The question is obvious: can a Christian kill a murderous dictator? Bonhoeffer decided it was his duty to do so, because he was a Christian. But he recognised that many other Christians would refuse to kill another human being, because they are Christians. His life leaves us with an example for a very particular situation. There is no command, no principle. In November 1942 at a dinner party Bonhoeffer was suddenly asked by one of the guests, a staff lieutenant at the Army High Command – ‘Shall I shoot? I can get inside the Fuhrer’s headquarters with my revolver.’ Bonhoeffer talked with him for hours, but refused to take the decision for him.



[1] Quoted in ‘Bonhoeffer’ by Eric Metaxas page 528. Much of the detail in this article relies on information gleaned from Metaxas’ fine biography.
[2] According to a 1925 census 40 million were Protestant, mainly Lutherans, and 21 million were Roman Catholic.

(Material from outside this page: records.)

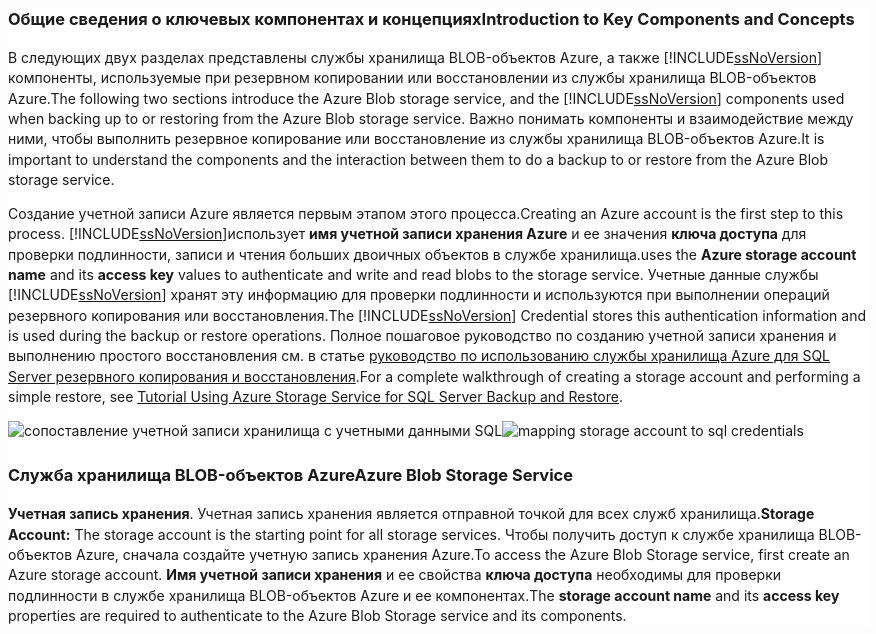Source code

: ###  <a name="introduction-to-key-components-and-concepts"></a><a name="intorkeyconcepts"></a><span data-ttu-id="1cd07-124">Общие сведения о ключевых компонентах и концепциях</span><span class="sxs-lookup"><span data-stu-id="1cd07-124">Introduction to Key Components and Concepts</span></span>  
 <span data-ttu-id="1cd07-125">В следующих двух разделах представлены службы хранилища BLOB-объектов Azure, а также [!INCLUDE[ssNoVersion](../../includes/ssnoversion-md.md)] компоненты, используемые при резервном копировании или восстановлении из службы хранилища BLOB-объектов Azure.</span><span class="sxs-lookup"><span data-stu-id="1cd07-125">The following two sections introduce the Azure Blob storage service, and the [!INCLUDE[ssNoVersion](../../includes/ssnoversion-md.md)] components used when backing up to or restoring from the Azure Blob storage service.</span></span> <span data-ttu-id="1cd07-126">Важно понимать компоненты и взаимодействие между ними, чтобы выполнить резервное копирование или восстановление из службы хранилища BLOB-объектов Azure.</span><span class="sxs-lookup"><span data-stu-id="1cd07-126">It is important to understand the components and the interaction between them to do a backup to or restore from the Azure Blob storage service.</span></span>  
  
 <span data-ttu-id="1cd07-127">Создание учетной записи Azure является первым этапом этого процесса.</span><span class="sxs-lookup"><span data-stu-id="1cd07-127">Creating an Azure account is the first step to this process.</span></span> [!INCLUDE[ssNoVersion](../../includes/ssnoversion-md.md)]<span data-ttu-id="1cd07-128">использует **имя учетной записи хранения Azure** и ее значения **ключа доступа** для проверки подлинности, записи и чтения больших двоичных объектов в службе хранилища.</span><span class="sxs-lookup"><span data-stu-id="1cd07-128">uses the **Azure storage account name** and its **access key** values to authenticate and write and read blobs to the storage service.</span></span> <span data-ttu-id="1cd07-129">Учетные данные службы [!INCLUDE[ssNoVersion](../../includes/ssnoversion-md.md)] хранят эту информацию для проверки подлинности и используются при выполнении операций резервного копирования или восстановления.</span><span class="sxs-lookup"><span data-stu-id="1cd07-129">The [!INCLUDE[ssNoVersion](../../includes/ssnoversion-md.md)] Credential stores this authentication information and is used during the backup or restore operations.</span></span> <span data-ttu-id="1cd07-130">Полное пошаговое руководство по созданию учетной записи хранения и выполнению простого восстановления см. в статье [руководство по использованию службы хранилища Azure для SQL Server резервного копирования и восстановления](https://go.microsoft.com/fwlink/?LinkId=271615).</span><span class="sxs-lookup"><span data-stu-id="1cd07-130">For a complete walkthrough of creating a storage account and performing a simple restore, see [Tutorial Using Azure Storage Service for SQL Server Backup and Restore](https://go.microsoft.com/fwlink/?LinkId=271615).</span></span>  
  
 <span data-ttu-id="1cd07-131">![сопоставление учетной записи хранилища с учетными данными SQL](../../tutorials/media/backuptocloud-storage-credential-mapping.gif "сопоставление учетной записи хранилища с учетными данными SQL")</span><span class="sxs-lookup"><span data-stu-id="1cd07-131">![mapping storage account to sql credentials](../../tutorials/media/backuptocloud-storage-credential-mapping.gif "mapping storage account to sql credentials")</span></span>  
  
###  <a name="azure-blob-storage-service"></a><a name="Blob"></a><span data-ttu-id="1cd07-132">Служба хранилища BLOB-объектов Azure</span><span class="sxs-lookup"><span data-stu-id="1cd07-132">Azure Blob Storage Service</span></span>  
 <span data-ttu-id="1cd07-133">**Учетная запись хранения**. Учетная запись хранения является отправной точкой для всех служб хранилища.</span><span class="sxs-lookup"><span data-stu-id="1cd07-133">**Storage Account:** The storage account is the starting point for all storage services.</span></span> <span data-ttu-id="1cd07-134">Чтобы получить доступ к службе хранилища BLOB-объектов Azure, сначала создайте учетную запись хранения Azure.</span><span class="sxs-lookup"><span data-stu-id="1cd07-134">To access the Azure Blob Storage service, first create an Azure storage account.</span></span> <span data-ttu-id="1cd07-135">**Имя учетной записи хранения** и ее свойства **ключа доступа** необходимы для проверки подлинности в службе хранилища BLOB-объектов Azure и ее компонентах.</span><span class="sxs-lookup"><span data-stu-id="1cd07-135">The **storage account name** and its **access key** properties are required to authenticate to the Azure Blob Storage service and its components.</span></span>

[3] To reconcile his anti Semitism with the church Hitler used the story of how Jesus threw out the Jews from the temple – ‘The Lord at last rose in his might and seized the scourge to drive out of the Temple broods of vipers and adders. How terrific was his fight against the Jewish poison. (Speech 1922); and in his book ‘Mein Kampf’ Hitler wrote that ‘By destroying the Jews, I am fighting Christ’s battles.’ He repeated the same argument opening the Oberammergau passion play in 1943, suggesting he was the fulfilment of the curse the Jews called on their children when sending Christ to be crucified (see Matt 27:25)
[4] Quoted in ‘Bonhoeffer’ by Eric Metaxas page 172 from Doris Bergen’s book ‘Twisted Cross’
[5] Brown Synod because 80% of the delegates wore the brown shirts of the Nazi uniform.
[6] Karl Bonhoeffer wrote that one of his reasons for regarding the rise of Hitler as a misfortune was ‘because of what I heard from professional colleagues about his psychopathic symptoms.’
[7] Bonhoeffer also found time to carry on pastoral work, and continue writing what would have been his magnus opus, ‘Ethics’.
[8] Bonhoeffer wrote to many friends during this time which were collected into the book ‘Letters and Papers from Prison’, not yet available in Persian.
[9] Bonhoeffer’s fiancĂ© was the nineteen year old Maria von Kleist-Retzow, the grand-daughter of an aristocratic friend who supported his seminary.
[10] At a Christian meeting for Iranians a poet first declared that the wise men were from Iran. By the end of his speech he was saying Jesus Christ was Iranian. Some people were excited. A similar emotion is encouraged when it is stressed there is something special about Iran simply because Iran features in the Bible.